Coursework Assignment
For this coursework you must undertake a small-scale ethnographic research project. The aims of this exercise are to assess your abilities to:
1. undertake a qualitative study using ethnographic techniques;
2. to collect qualitative materials and develop an analysis of these;
3. to develop implications from the qualitative research you have undertaken.
To successfully accomplish the coursework you must:
select a research setting;
undertake at least two separate periods of observational data collection (and where relevant, supplementary data from informal interviews);
make detailed field notes about the setting and the activities you observe;
identify two or three key themes or issues;
organize your observations or findings with respect to these themes or issues;
support the observations or findings with evidence from your field notes (and where
relevant interviews);
discuss the implications of your findings for future research and practice.
We do not wish to restrict the kinds of activity you may study. Therefore, you can choose to observe any organization or social setting. This may be one with which you are familiar or one you are interested in. In previous years students have undertaken studies in a diverse range of settings including those in workplaces, public places and the home. It is also up to the student to identify an aspect of social behavior on which to focus. In the past examples on what students have focussed on include: informal interaction in an office; the work of security staff in an accommodation block;how receptionists greet customers; the ways customers justify returning goods they have bought; customer behaviour in show rooms for luxury goods; conversations with hairdressers, waiting behaviour in stations; how street performers maintain an audience; how visitors to a museum inspect exhibits together; the etiquette of a nightclub queue, how customers in a busy cafe manage to secure a table to sit at and how people co-ordinate the order in which they go through revolving doors.

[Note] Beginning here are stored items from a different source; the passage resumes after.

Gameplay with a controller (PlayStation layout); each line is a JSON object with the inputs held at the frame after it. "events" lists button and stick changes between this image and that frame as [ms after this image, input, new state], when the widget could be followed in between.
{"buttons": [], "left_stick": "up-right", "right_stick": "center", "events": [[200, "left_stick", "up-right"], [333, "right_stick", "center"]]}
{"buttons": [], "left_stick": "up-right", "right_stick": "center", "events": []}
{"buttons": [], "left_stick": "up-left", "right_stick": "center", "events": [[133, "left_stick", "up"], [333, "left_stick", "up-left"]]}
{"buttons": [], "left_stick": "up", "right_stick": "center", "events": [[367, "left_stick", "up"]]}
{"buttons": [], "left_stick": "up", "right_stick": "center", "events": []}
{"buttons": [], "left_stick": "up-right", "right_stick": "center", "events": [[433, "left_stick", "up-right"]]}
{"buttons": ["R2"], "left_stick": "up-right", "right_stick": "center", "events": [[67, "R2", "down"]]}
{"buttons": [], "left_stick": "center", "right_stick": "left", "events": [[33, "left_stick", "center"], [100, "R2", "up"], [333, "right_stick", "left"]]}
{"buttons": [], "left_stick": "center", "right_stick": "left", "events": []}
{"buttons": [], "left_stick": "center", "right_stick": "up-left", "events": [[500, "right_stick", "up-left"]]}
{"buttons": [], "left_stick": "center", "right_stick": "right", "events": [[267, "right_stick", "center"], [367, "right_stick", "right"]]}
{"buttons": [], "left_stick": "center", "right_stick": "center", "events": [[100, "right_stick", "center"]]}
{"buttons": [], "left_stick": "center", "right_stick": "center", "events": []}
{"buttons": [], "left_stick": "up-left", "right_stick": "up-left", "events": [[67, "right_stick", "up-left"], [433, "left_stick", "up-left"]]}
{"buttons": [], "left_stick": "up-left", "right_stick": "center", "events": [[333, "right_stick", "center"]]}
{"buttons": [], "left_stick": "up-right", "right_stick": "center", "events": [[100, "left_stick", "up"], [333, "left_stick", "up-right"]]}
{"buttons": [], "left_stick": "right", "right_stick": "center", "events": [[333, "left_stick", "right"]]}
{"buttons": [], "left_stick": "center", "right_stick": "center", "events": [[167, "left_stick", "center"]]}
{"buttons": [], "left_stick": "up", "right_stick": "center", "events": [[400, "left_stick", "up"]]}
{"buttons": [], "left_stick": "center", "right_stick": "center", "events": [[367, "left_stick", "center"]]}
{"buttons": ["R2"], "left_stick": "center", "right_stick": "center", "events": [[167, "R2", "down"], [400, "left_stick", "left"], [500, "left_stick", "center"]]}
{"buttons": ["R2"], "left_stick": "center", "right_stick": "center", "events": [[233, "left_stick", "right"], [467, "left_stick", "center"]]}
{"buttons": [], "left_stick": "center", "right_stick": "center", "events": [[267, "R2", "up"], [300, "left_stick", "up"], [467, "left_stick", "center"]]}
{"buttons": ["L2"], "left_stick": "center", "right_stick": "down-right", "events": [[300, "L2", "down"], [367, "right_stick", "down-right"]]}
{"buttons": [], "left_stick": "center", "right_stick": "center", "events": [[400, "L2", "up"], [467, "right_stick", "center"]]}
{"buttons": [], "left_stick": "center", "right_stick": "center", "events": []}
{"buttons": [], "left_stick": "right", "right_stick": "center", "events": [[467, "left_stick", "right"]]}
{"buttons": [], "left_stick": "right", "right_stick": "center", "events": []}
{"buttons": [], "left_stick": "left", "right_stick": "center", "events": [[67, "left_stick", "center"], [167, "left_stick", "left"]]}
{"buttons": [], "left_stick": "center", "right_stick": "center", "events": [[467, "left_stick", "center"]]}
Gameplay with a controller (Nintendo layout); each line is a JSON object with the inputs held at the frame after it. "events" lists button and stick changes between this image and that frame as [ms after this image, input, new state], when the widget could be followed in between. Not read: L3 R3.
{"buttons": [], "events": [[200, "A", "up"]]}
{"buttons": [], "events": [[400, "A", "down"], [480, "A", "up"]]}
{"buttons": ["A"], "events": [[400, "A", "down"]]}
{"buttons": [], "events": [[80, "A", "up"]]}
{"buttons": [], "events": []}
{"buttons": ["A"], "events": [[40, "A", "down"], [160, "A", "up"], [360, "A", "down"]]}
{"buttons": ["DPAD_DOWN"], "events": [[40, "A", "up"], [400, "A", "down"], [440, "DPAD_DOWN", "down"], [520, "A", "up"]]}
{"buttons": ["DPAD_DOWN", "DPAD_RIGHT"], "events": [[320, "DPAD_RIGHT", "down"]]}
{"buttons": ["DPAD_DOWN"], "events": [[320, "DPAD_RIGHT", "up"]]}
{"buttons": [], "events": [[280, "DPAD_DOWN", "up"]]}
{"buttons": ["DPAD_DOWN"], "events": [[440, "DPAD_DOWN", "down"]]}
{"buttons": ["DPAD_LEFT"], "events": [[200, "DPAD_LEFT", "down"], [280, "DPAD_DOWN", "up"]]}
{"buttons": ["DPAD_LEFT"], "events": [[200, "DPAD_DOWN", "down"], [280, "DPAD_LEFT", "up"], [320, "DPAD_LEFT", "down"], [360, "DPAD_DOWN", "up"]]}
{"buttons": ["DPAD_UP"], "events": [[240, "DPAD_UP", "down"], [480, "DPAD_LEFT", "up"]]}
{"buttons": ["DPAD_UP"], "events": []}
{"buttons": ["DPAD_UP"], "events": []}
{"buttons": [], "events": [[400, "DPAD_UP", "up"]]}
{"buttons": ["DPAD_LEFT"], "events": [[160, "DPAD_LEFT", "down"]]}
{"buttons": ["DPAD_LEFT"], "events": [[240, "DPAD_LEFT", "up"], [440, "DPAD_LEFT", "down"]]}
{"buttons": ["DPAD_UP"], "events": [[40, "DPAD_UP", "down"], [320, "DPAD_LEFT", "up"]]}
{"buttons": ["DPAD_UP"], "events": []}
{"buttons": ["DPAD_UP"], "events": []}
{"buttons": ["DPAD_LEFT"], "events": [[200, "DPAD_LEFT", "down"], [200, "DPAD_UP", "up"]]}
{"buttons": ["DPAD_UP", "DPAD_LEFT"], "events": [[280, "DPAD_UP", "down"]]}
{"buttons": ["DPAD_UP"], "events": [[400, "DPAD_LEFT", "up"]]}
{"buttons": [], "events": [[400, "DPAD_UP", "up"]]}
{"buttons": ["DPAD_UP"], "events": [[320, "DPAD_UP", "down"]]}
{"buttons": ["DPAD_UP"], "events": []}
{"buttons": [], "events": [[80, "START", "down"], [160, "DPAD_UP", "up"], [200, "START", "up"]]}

Note that the analysis should be based primarily on direct observation, but you are allowed to augment these observations with informal interview materials where relevant.
You need to cite academic articles that are specific to your study. You need to find these articles. They need not just come from the Management Studies, but can be associated with other academic fields concerned with your topic of interest (e.g. general fields in social science, psychology, social interaction or technology studies).
Students who have been most successful in the past have focused on interaction, communication and collaboration between people.THE REPORT
The report should include six key sections. The word counts for each section are only guidelines. You are free to organize your report in any way you feel would help present your study. You can include images and figures in the main text of the report. You do not have to provide an appendix and if you only include relevant materials (i.e. additional fragments of data) and not complete sets of field notes or transcripts.
1. Introduction (300 words)
A general description of the setting you have chosen, the topic of interest and why it is important to study.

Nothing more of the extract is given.